Stock of the Week
NYSE Symbol: KFT
Industry: consumer brand
Price as of 4/17: $22.67
Even in these tough times, there are blue chip defensive companies maintaining or raising their dividends. In the last several months, I've featured eleven companies that have raised their dividends in the last year. The list includes 3M, McDonalds, Travelers, Kimberly Clark, Heinz, Caterpillar, P&G, Sysco, Valero Energy, Abbott Labs, and Coca Cola. This week I'll feature a twelfth blue chip, S&P 500 company that raised their dividend last fall. The featured stock of the week is the newly minted Dow Jones Industrial inductee, Kraft Foods. Kraft is the largest packaged-food manufacturer in the U.S., boasting the brand names that are entrenched in American culture.

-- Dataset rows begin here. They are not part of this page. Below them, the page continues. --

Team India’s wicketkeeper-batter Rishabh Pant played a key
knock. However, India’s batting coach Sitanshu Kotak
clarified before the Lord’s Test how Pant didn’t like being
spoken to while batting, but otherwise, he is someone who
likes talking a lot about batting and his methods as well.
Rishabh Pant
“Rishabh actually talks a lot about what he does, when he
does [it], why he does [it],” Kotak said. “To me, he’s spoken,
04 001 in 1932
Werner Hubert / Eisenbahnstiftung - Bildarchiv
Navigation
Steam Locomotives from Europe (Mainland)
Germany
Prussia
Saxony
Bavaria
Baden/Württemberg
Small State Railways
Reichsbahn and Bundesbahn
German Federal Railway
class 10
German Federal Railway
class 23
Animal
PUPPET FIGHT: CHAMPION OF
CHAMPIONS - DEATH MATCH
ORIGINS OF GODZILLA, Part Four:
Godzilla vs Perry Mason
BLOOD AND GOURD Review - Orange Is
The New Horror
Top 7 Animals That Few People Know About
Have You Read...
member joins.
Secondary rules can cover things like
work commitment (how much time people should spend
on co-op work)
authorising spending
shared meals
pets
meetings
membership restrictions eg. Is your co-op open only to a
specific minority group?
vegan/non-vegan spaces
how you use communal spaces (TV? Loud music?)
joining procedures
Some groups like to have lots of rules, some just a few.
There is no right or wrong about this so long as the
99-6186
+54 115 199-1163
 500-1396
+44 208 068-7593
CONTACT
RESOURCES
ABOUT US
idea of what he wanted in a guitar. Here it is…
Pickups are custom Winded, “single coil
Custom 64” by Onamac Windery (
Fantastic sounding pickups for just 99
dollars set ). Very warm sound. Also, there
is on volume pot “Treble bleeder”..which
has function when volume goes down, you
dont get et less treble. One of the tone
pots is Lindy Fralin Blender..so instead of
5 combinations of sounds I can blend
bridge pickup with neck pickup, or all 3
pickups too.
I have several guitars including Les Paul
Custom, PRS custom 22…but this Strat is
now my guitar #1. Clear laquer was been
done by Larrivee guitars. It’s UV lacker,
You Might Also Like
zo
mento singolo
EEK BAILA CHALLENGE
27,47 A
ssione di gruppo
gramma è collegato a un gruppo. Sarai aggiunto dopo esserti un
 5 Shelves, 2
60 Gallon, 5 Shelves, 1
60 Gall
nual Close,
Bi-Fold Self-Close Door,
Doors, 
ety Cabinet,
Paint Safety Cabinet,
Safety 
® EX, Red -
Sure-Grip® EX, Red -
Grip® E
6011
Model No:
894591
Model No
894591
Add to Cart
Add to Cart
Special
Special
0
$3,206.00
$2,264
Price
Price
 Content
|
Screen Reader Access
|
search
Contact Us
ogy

Kraft isn't immune to the economic downturn, lowering estimates last quarter. Earnings are now expected to be flat year over year, yet the stock has dropped 35% in the last seven months. The pull back in this blue chip defensive play has pushed its dividend yield up over 5%, providing a great entry point for income investors.
Beleaguered by a bureaucratic operating structure and a stagnant pipeline, Kraft has been undertaking a massive turnaround to revamp its pipeline and create a more nimble corporate structure. However, these gains have been offset by the run-up in raw materials and ingredient costs along with the rising U.S. dollar. To combat that, Kraft's move to raise prices to offset these higher costs in the face of a deteriotating economic environment last year. The results have not been pretty.
Kraft's stock has underperformed its leading competitors, like Kelloggs and General Mills, but its offers more upside and a superior dividend yield, twice the yield offered by the 10-year Treasury.
The stock trades for 12 times earnings, 11 times 2010 earnings, 0.8 times sales, and 1.5 times book value. As one money-manager put it, the stock is trading at a historic low, the yield is at a historic high, and the expectations are low. Their largest shareholder, Warren Buffet would agree.